------ Given information
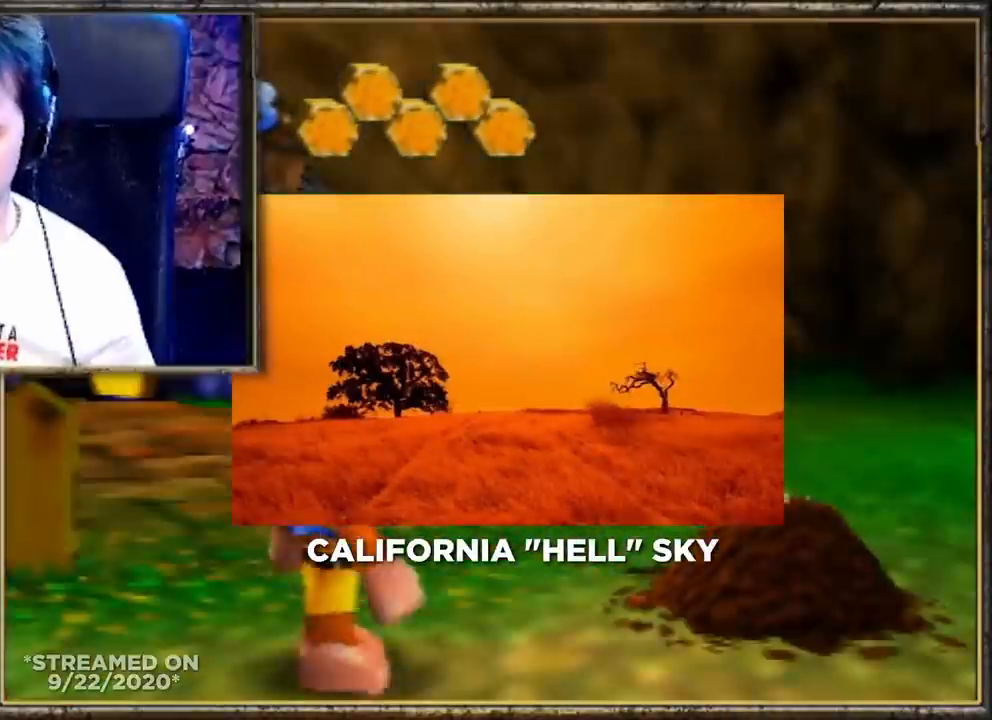
{"buttons": [], "left_stick": "center", "events": [[233, "B", "down"], [233, "L1", "down"], [233, "R1", "down"], [333, "B", "up"], [333, "L1", "up"], [333, "R1", "up"], [400, "B", "down"], [433, "R1", "down"], [467, "L1", "down"], [500, "B", "up"], [500, "L1", "up"], [500, "R1", "up"]]}
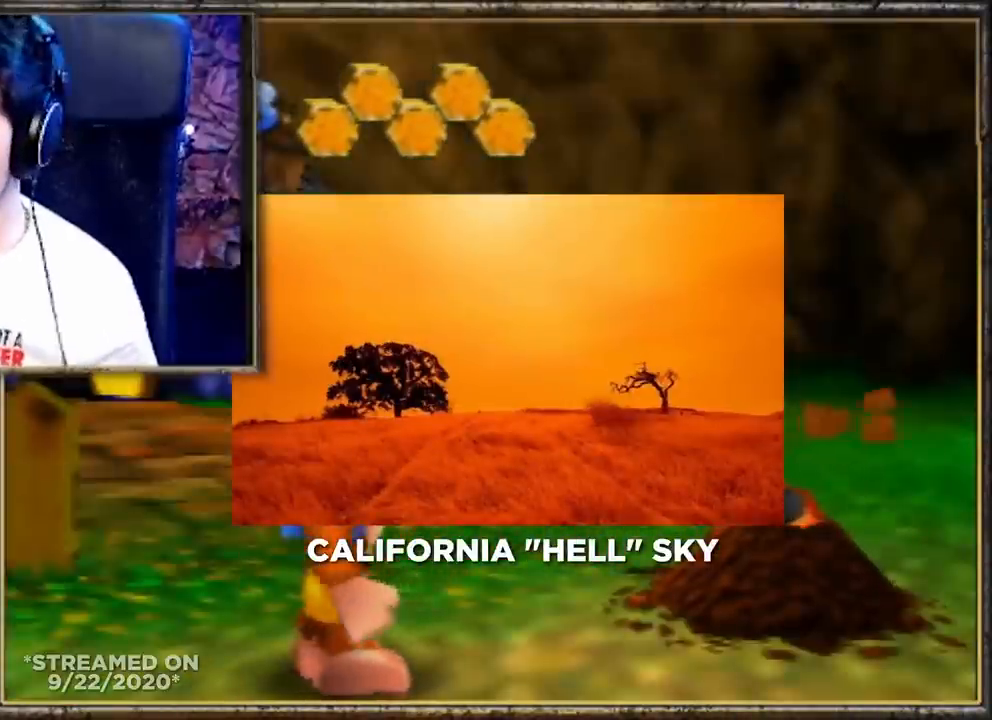
{"buttons": ["B", "L1", "R1"], "left_stick": "center", "events": [[100, "B", "down"], [100, "R1", "down"], [133, "L1", "down"], [200, "B", "up"], [200, "L1", "up"], [200, "R1", "up"], [300, "B", "down"], [300, "L1", "down"], [300, "R1", "down"], [367, "B", "up"], [367, "L1", "up"], [367, "R1", "up"], [433, "B", "down"], [433, "R1", "down"], [500, "L1", "down"]]}
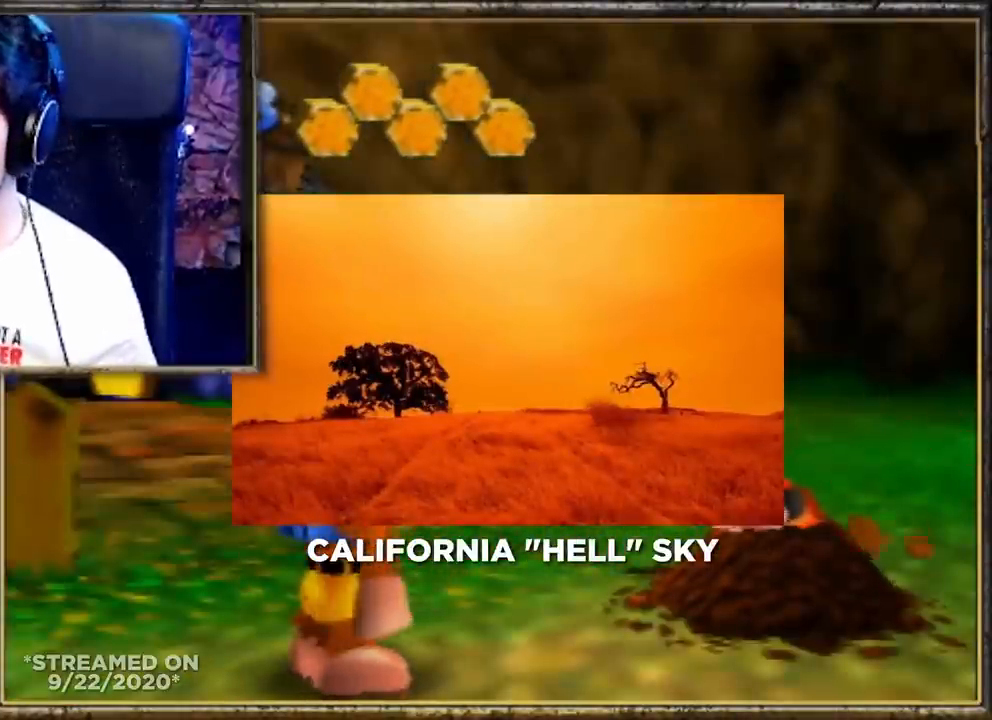
{"buttons": ["B", "R1"], "left_stick": "center", "events": [[67, "B", "up"], [67, "L1", "up"], [67, "R1", "up"], [133, "B", "down"], [133, "R1", "down"], [200, "B", "up"], [200, "L1", "down"], [233, "L1", "up"], [233, "R1", "up"], [300, "B", "down"], [300, "R1", "down"], [333, "L1", "down"], [400, "B", "up"], [433, "L1", "up"], [433, "R1", "up"], [500, "B", "down"], [500, "R1", "down"]]}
------------
What the task requires: Copy the data precisely. Skip every picture.

Written response:
{"buttons": [], "left_stick": "center", "events": [[233, "B", "down"], [233, "L1", "down"], [233, "R1", "down"], [333, "B", "up"], [333, "L1", "up"], [333, "R1", "up"], [400, "B", "down"], [433, "R1", "down"], [467, "L1", "down"], [500, "B", "up"], [500, "L1", "up"], [500, "R1", "up"]]}
{"buttons": ["B", "L1", "R1"], "left_stick": "center", "events": [[100, "B", "down"], [100, "R1", "down"], [133, "L1", "down"], [200, "B", "up"], [200, "L1", "up"], [200, "R1", "up"], [300, "B", "down"], [300, "L1", "down"], [300, "R1", "down"], [367, "B", "up"], [367, "L1", "up"], [367, "R1", "up"], [433, "B", "down"], [433, "R1", "down"], [500, "L1", "down"]]}
{"buttons": ["B", "R1"], "left_stick": "center", "events": [[67, "B", "up"], [67, "L1", "up"], [67, "R1", "up"], [133, "B", "down"], [133, "R1", "down"], [200, "B", "up"], [200, "L1", "down"], [233, "L1", "up"], [233, "R1", "up"], [300, "B", "down"], [300, "R1", "down"], [333, "L1", "down"], [400, "B", "up"], [433, "L1", "up"], [433, "R1", "up"], [500, "B", "down"], [500, "R1", "down"]]}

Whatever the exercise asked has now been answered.